A recent decade-long case study in paying for higher education raises an interesting question: should we be more concerned about others paying for the exorbitant cost of higher education students currently face, or should we focus more on decreasing the cost of a college degree?
Basically, should we be more concerned with addressing the problem of high college costs from the front end or the back end?
An article in Politico described a decade-long, $50 million experiment in Kalamazoo, Michigan, known as the “Promise.” In 2005, anonymous wealthy donors tried to help solve the city’s problem of failing schools, poverty, and population decline by vowing to pay for college for all students attending Kalamazoo schools from kindergarten and then a Michigan public college. Those entering before 9th grade would also be eligible for some of the Promise’s funds.
This is a noble aim. Education — or training in a skill — is a golden ticket on the path to upward mobility. When Americans are better educated and trained, individuals and the American economy are better off.
However, there must be a better way to get there on a national scale. The “solution” of the Promise highlighted some problems in the larger scope of higher education, and it shows that these problems persist regardless of where funding for higher education originates.
When you throw money at things, those things become more expensive, explains Robert Tracinski in an article titled “The Paradox of Subsidies.” The Paradox is as follows: “Why do you subsidize something? To make it cheaper. What is the actual effect? To make it more expensive.”

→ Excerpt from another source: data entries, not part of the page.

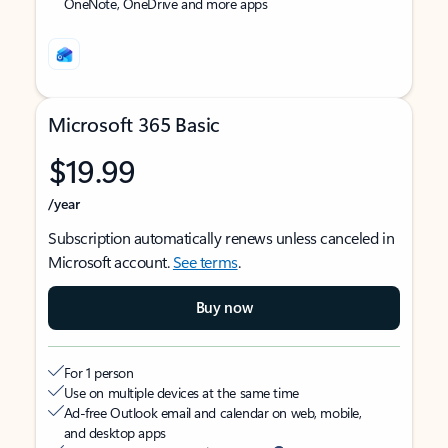
OneNote, OneDrive and more apps
Microsoft 365 Basic
$19.99
/year
Subscription automatically renews unless canceled in
Microsoft account.
See terms
.
Buy now
For 1 person
Use on multiple devices at the same time
Ad-free Outlook email and calendar on web, mobile,
and desktop apps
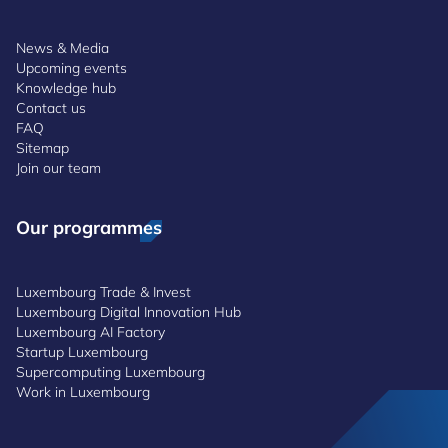
News & Media
Upcoming events
Knowledge hub
Contact us
FAQ
Sitemap
Join our team
Our programmes
Luxembourg Trade & Invest
Luxembourg Digital Innovation Hub
Luxembourg AI Factory
Startup Luxembourg
Supercomputing Luxembourg
Work in Luxembourg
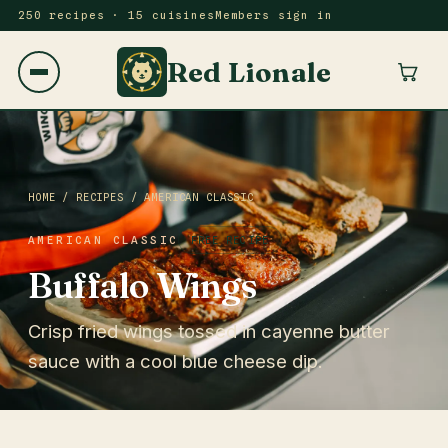
250 recipes · 15 cuisines
Members sign in
Red Lionale
HOME
/
RECIPES
/
AMERICAN CLASSIC
AMERICAN CLASSIC
FREE RECIPE
Buffalo Wings
Crisp fried wings tossed in cayenne butter
sauce with a cool blue cheese dip.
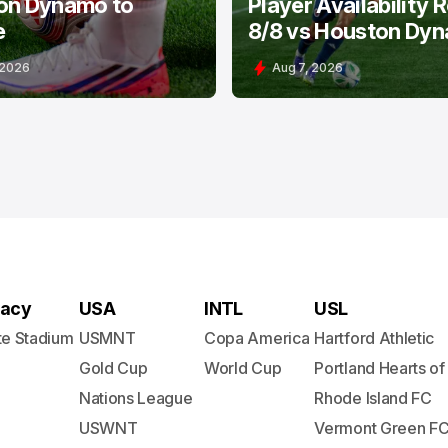
on Dynamo to
Player Availability 
e
8/8 vs Houston Dy
 2026
Aug 7, 2026
acy
USA
INTL
USL
te Stadium
USMNT
Copa America
Hartford Athletic
Gold Cup
World Cup
Portland Hearts of
Nations League
Rhode Island FC
USWNT
Vermont Green F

If something costs too much, you don’t buy it. That act of saying ‘no’ to an expensive price is how consumers keep prices down. But when college isn’t affordable, for instance, government throws more money at it in the form of federal financial assistance programs. That means the bill will get paid, no matter the cost, so consumers don’t say “no” and colleges don’t lower costs. That is why federal assistance programs have skyrocketed alongside the growing cost of higher education.
Worse yet, “private colleges [are gaming] the federal financial aid system.” For every new $1 in government financial aid, colleges decrease the amount of tuition breaks their institutions would otherwise offer to students by 40 cents!

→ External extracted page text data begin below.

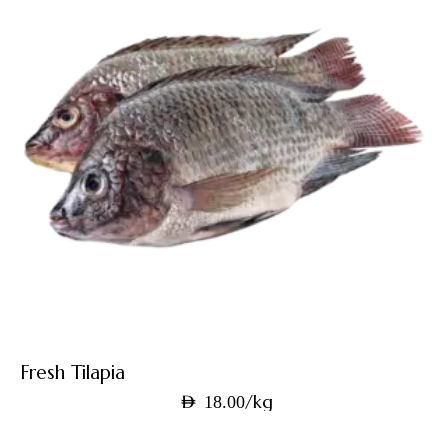
Fresh Tilapia
/kg
AED
18.00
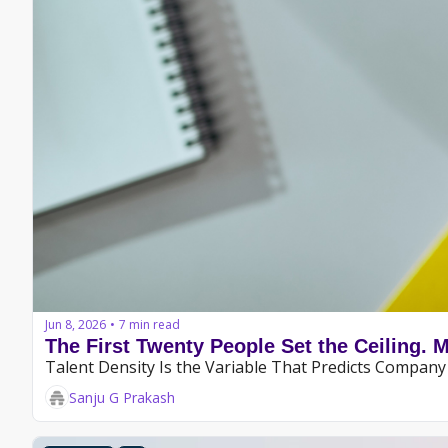
Jun 8, 2026
7 min read
•
The First Twenty People Set the Ceiling. 
Talent Density Is the Variable That Predicts Compa
Sanju G Prakash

This has created a vicious cycle: government subsidizes higher education, so colleges raise prices and decrease aid, so government subsidizes it more – and so on. This is the worst way to go about making college “more affordable” for students.
Even in this case, if wealthy benefactors financed everyone’s education instead of the government, the underlying problem of the cost of education would still not be solved. This type of system rewards those who reap the funds of higher education, even if the price is artificially high. It does nothing to reduce a critical, long-term aim nationwide — to reduce the price tag of higher education up front.
One of the ways to help students afford college is to stop throwing money at the problem and start a real discussion about when one needs college.
That can start with government ending its practice of writing America’s universities blank checks. Unfortunately, U.S. Secretary of Education Arne Duncan doesn’t seem to understand this. Rather, his only “solution” has been to throw more money at the problem.
Another solution is that Americans need to stop writing universities blank checks, too. Students are often too willing to go into massive debt to pay for higher education.
But it’s not students’ fault – we are raised learning that higher education, particularly a four-year degree, is the most important thing for our futures, that the price is always worth it, and that it is the only way to be successful. These mantras are far from accurate. An article in the Economist, for instance, explains that in some cases, you will be as much as $150,000 worse off by going to college than if you had worked instead.
Wisconsin Governor Scott Walker recently said that you don’t need a college degree to run for higher office. “I got to be governor without it,” he said, “So I don’t think it’s any base requirement out there.” Rather, he believes his constituents judge him on his performance.
Considering 41% of graduates from America’s top colleges couldn’t find jobs in their field and half said they would choose a different major or school, Walker’s experience should make us think – do we really need college? Will it help us achieve our individual goals? Or would our time be better spent somewhere other than college, such as an internship or mastering a trade?
Before making the decision to enroll in college, students should think it through. Making a flippant decision to go to college can leave students worse off than if they had chosen another path. As more people seriously weigh their options, colleges will be forced to do more to attract students – like lowering costs and increasing quality.
Unfortunately, students aren’t receiving such value today. And the solution is not more kind-hearted, wealthy donors. Rather, students must start saying “no” to expensive colleges that don’t give them good returns on investment, and the federal government needs to stop writing blank checks to colleges.
This is the free market at work and it helps everyone.